Looking To The Horizon
Some organizations look a couple of years out in terms of building for the future, while others look farther. The Belgian research center IMEC generally endeavors to peer from three to 10 years out in probing for technologies to support the chips and systems to be built in the future. In doing so, it balances its own infrastructure and leverages a network of partnerships in the commercial and academic worlds.
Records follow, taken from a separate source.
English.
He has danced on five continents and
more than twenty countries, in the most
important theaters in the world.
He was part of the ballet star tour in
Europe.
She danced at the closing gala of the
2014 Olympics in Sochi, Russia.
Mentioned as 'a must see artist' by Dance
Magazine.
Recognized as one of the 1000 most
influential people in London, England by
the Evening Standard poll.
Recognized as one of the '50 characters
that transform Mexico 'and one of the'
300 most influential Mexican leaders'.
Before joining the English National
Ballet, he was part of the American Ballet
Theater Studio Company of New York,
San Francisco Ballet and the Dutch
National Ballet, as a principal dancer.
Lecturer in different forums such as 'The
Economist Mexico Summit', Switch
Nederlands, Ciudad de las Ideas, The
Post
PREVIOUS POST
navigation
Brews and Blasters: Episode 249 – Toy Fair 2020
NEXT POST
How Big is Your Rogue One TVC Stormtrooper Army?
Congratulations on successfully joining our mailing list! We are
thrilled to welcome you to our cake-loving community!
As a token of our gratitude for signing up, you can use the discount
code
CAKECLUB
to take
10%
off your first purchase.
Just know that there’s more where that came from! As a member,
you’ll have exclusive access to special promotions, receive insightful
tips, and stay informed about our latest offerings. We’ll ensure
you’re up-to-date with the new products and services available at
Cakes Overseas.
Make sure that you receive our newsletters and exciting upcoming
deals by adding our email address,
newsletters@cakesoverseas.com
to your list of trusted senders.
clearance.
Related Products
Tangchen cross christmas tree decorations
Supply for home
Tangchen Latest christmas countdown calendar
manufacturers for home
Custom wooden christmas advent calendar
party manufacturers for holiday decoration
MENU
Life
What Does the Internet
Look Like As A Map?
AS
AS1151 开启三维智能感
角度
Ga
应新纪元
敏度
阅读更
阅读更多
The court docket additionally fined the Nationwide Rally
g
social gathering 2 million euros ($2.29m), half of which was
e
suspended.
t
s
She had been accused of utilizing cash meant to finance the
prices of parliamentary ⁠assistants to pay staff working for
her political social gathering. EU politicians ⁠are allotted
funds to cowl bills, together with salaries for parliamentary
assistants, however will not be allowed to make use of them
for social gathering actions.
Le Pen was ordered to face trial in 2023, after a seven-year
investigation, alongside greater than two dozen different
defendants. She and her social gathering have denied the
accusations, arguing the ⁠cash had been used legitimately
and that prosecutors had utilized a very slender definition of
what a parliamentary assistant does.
At DATE, IMEC announced that it has agreed to collaborate with CoWare in developing a design flow for a futuristic, flexible and programmable platform for multimedia and wireless applications. The flow is part of IMEC's MultiMode MultiMedia (M4) program. It'll be used to develop software-defined radio and multi-format multimedia codecs. Together, IMEC and CoWare plan to close the gap between IMEC's proprietary research tools and CoWare's ESL design tools.
A major target for the design technology segment of the M4 program is to develop an integrated digital design flow for multiprocessor-based platforms. Technology is moving toward mobile embedded systems, such as an M4 terminal that would support multiple protocols and modes such as WLAN, 3G/4G, PAN, DVB-H and others. However, designers face huge challenges in mapping complex digital applications onto such platforms. There's currently no integrated flow for platform creation together with application mapping.
CoWare and IMEC seek to build a flow that comprises application mapping and platform implementation. Starting from a behavioral specification of the platform, the application-mapping flow would comprise three major phases. First, high-level, platform-independent optimization would start from a single-thread system spec. Second, there would be transformation of the sequential description into a concurrent, multitask model. And lastly, platform-dependent optimization would result in a set of concurrent tasks, including communication information.
The result of the application mapping is a completely configured, flexible platform architecture. That architecture would be further implemented by CoWare's hardware/software co-design flow.